Чувство тревоги все больше охватывало меня. Я встал, начал гладить маме голову, расправляя волосинки на проборе. Она отняла от глаз руки, поглядела на меня и принялась целовать, размазывая по моим щекам горячие слезы.
— Любонький мой, — приговаривала. — Ты уж прости свою мамку. И не говори батьке ничего, как-нибудь я одна…
Увидев, что я стою в старых штанах, она вдруг поднялась, принесла мне новые брюки и заставила надеть их.
— Замаяла я и тебя-то. Одевайся да иди погуляй, пофорси.
Она улыбнулась, и улыбка скрасила ее лицо, посогнала хмурь с глаз, и мне стало легче.
Я засобирался, но мама вдруг остановила меня.
— Забыла сказать — Алексей письмо прислал.
— Да? — встрепенулся я. — А что пишет?
— Тоже хотел приехать на масленицу, но, слышь, некогда. Где-то еще курьерит, в какой-то газете. Вот. И куда-то еще записался.
— Не в комсомол?
— В его, кажись.
Я привстал: молодец, братчик! Вот молодец-то!
— А чего радуешься, дурной? Проку-то никакого. Лучше бы уж ходил там, в городе, с точилкой. Аксен ходит и заколачивает. Думаешь, не дело говорю? Дело! А он, видишь ли, про какие-то схватки еще сопчает. Не упомнила только с кем. Да на вот сам прочитай, — достала она с полки посудника письмо и подала мне.
Я нашел нужные строчки, уткнулся в них.
«Братва у нас шумная, боевая, никому не дает себя в обиду. Ходим на комсомольские собрания. Это собрания! Когда приеду домой, все расскажу, как мы даем бой разным пролазам, кто с не нашим, а троцкистским душком».
«С троцкистским душком? Это, наверно, сынки да разные племяши богатеев, вроде Лабазникова Демки. Ну, их и надо жать». И я снова порадовался за брата. Комсомолец, боец. Это ж здорово!
Я вернул письмо маме, но тут же, краснея, спросил, не писал ли братик что-нибудь о Капе. Она поглядела на меня с материнской озабоченностью: не стосковался ли? Я постеснялся признаться.
— Упомянул и ее, — сказала мама, — виделся где-то. Но и она, слышно, не покажет сюда глаз, будто бы в какой-то техникум метит. Всем подай город!
Напрасно она пеняла и на Капу, я был рад, что милая Ляпа жива и здорова. Только как далеко теперь она!
— Но ты что стоишь? Иди-ка, иди гуляй, — напомнила мать.

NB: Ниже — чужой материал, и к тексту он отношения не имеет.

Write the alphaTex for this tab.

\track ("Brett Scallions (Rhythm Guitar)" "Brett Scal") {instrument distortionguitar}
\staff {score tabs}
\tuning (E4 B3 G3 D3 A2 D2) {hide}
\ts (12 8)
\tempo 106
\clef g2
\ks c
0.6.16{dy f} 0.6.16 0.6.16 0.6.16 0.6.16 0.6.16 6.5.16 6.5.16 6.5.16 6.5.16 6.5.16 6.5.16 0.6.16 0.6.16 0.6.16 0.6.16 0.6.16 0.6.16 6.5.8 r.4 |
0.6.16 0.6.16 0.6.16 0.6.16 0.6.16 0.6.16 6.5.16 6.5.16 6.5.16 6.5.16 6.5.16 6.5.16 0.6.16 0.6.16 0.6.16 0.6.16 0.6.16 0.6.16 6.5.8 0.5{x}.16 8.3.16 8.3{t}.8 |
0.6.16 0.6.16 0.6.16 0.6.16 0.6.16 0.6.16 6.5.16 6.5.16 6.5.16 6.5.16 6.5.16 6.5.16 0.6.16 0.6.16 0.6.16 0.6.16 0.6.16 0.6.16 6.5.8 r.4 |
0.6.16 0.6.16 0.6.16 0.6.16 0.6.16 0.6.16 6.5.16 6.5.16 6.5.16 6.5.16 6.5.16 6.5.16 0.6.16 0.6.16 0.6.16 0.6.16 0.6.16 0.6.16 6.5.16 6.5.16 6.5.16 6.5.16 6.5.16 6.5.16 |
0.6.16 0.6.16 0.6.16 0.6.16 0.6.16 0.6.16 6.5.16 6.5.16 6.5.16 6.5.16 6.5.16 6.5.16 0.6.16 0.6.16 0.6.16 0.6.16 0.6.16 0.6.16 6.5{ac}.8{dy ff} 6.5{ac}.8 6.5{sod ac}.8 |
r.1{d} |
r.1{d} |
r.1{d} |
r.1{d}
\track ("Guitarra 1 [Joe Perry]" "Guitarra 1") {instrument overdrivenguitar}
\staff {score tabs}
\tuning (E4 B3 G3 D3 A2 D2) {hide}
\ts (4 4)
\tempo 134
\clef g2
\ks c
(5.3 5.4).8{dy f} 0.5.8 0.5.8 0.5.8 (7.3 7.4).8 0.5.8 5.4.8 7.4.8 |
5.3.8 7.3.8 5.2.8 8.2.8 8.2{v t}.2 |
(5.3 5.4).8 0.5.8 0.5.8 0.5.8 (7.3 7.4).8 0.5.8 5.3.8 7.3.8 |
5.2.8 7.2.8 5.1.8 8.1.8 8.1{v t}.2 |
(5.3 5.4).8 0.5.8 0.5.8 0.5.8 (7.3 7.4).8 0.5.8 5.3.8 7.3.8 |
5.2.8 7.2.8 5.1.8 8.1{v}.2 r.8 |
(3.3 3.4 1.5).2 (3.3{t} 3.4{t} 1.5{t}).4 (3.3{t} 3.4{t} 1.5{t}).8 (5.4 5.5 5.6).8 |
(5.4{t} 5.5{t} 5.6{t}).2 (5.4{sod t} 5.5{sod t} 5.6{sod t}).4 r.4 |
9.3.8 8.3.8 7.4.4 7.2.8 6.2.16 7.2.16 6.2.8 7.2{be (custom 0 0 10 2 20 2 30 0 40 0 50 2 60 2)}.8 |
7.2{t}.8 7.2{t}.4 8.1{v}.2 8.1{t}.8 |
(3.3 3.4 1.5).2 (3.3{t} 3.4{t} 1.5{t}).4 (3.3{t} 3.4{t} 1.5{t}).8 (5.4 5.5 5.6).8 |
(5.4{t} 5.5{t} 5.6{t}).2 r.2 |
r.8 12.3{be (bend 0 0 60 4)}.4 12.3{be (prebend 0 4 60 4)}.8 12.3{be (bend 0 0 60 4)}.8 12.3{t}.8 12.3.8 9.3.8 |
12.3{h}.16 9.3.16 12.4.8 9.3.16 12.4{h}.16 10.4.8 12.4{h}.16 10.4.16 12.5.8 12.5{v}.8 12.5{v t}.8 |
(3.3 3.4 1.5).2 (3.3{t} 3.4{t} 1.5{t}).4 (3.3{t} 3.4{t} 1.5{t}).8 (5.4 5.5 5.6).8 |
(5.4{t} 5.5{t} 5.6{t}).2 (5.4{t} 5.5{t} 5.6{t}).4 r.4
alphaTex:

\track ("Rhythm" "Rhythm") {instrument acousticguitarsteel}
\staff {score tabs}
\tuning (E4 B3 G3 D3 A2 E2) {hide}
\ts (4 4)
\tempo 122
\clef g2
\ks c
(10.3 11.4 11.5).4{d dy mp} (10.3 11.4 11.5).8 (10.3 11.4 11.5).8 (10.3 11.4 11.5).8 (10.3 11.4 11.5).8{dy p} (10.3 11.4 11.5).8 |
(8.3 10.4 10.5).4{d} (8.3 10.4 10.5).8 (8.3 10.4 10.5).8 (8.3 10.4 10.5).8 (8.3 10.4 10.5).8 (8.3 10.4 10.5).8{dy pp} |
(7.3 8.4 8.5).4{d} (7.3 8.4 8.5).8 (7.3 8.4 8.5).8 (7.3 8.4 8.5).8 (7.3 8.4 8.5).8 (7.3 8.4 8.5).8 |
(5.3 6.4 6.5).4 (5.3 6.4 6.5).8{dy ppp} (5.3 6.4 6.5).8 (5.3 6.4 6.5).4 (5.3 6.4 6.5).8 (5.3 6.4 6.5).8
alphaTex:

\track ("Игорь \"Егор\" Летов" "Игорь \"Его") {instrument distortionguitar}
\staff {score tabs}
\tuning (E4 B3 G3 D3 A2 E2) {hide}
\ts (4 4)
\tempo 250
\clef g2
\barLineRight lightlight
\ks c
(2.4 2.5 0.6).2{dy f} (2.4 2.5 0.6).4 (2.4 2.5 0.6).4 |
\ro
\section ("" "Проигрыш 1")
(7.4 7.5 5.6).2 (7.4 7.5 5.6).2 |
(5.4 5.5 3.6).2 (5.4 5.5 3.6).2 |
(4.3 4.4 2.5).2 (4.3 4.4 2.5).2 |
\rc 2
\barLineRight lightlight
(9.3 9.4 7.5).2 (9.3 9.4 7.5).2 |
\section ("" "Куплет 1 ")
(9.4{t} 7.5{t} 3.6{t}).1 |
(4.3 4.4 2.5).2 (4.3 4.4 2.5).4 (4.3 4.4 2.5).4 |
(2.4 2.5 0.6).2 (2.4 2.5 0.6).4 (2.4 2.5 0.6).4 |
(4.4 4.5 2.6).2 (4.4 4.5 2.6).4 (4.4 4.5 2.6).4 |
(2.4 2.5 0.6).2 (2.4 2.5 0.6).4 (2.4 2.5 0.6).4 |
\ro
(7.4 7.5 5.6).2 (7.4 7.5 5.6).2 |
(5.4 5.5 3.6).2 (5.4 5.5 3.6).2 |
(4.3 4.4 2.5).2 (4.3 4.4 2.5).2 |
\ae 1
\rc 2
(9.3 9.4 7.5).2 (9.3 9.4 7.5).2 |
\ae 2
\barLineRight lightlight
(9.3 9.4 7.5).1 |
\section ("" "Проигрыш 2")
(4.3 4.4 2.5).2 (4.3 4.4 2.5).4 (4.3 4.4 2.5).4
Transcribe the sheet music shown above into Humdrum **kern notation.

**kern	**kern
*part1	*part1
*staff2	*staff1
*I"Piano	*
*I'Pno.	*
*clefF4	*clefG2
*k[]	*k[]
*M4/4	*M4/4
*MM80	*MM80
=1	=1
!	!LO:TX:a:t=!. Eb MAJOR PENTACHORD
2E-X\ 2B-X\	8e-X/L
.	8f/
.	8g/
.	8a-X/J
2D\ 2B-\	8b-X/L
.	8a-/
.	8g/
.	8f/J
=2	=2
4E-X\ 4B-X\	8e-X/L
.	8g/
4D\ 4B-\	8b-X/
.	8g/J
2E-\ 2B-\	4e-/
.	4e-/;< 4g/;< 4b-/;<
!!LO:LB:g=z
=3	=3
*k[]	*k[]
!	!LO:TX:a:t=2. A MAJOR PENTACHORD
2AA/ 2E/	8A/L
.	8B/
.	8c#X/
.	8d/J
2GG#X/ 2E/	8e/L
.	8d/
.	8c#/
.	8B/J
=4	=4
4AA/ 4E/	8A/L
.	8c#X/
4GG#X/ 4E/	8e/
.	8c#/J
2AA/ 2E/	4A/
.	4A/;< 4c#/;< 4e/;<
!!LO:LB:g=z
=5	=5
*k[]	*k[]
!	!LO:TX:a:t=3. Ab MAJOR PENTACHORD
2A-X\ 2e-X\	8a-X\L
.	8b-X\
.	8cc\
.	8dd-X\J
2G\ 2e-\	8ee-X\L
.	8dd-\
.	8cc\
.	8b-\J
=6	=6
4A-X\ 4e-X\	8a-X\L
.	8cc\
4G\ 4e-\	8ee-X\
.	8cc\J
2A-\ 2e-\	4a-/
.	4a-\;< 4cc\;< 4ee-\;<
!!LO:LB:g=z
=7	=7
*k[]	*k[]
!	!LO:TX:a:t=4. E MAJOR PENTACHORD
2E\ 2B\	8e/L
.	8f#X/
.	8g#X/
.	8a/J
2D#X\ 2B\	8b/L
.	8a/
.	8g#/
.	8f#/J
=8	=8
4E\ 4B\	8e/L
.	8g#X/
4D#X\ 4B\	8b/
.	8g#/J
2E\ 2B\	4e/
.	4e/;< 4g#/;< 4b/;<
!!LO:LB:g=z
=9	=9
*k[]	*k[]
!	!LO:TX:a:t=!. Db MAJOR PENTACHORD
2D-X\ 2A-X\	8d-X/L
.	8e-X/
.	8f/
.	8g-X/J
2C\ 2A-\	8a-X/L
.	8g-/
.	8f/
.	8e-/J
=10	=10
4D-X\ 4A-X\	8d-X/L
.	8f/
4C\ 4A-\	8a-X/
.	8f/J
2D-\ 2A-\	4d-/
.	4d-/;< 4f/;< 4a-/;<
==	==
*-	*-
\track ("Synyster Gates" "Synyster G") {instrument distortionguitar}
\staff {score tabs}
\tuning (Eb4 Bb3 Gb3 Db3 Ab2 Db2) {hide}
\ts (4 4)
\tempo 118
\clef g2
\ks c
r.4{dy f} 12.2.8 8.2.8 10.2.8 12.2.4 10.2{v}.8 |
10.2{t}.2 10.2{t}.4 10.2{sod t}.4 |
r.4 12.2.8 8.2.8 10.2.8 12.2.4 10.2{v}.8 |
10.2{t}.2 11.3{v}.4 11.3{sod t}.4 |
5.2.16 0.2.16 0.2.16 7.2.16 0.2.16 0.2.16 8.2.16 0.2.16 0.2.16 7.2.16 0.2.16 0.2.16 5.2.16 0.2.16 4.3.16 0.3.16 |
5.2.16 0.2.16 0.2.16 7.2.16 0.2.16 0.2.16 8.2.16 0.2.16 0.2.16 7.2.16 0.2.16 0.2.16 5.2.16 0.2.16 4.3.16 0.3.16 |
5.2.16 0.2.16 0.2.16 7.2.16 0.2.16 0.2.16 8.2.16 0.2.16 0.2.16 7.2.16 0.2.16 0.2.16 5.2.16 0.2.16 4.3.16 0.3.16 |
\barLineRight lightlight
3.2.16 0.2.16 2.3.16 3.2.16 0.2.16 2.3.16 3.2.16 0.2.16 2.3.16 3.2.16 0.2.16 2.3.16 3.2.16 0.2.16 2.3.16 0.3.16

Пока я собирался, ко мне зашел Панко, вместе мы направились к Шаше. Тропка незаметно вывела нас опять к заколоченному Капиному дому. Словно по уговору, мы одновременно остановились около него. Панко потер переносицу.
— Скушно без нее. А тебе?
— Что мне-то? Я не целовался с ней… — съязвил я, вспомнив, как Панко и Ляпа любезничали под яблонями.
— Подумаешь, один-то раз.
— Один? Верно, один? — встрепенулся я.
— Врать буду? — обидчиво буркнул Панко. — Хочешь знать, так она только о тебе и говорила, когда уезжала. А ты еще злишься. Дубина!
В другое время я бы обиделся на это бранное слово — дубина, но сию минуту оно показалось мне ласковым, даже сладким. Чмокнул его в ухо и, покрутившись, повернул назад, радостный, счастливый.
— Куда ты, чумной? — кричал Панко. — К Шаше ведь хотел.
А я летел по тропинке, как на крыльях. Мне нужно было сейчас же, не медля, взяться за перо. Да, написать ей, Капе. Первое письмо в жизни.
В избе уже никого не было. Я вырвал из отцовской тетради, в которую он записывал выручку, листок разлинованной бумаги, поставил на стол чернильницу.
Но тут и задумался: с чего начинать? Радоваться все-таки еще нечему — нет же ее здесь, уехала. И видно, уже не вернется. Перед глазами предстал заколоченный дом. Решил с него и начать.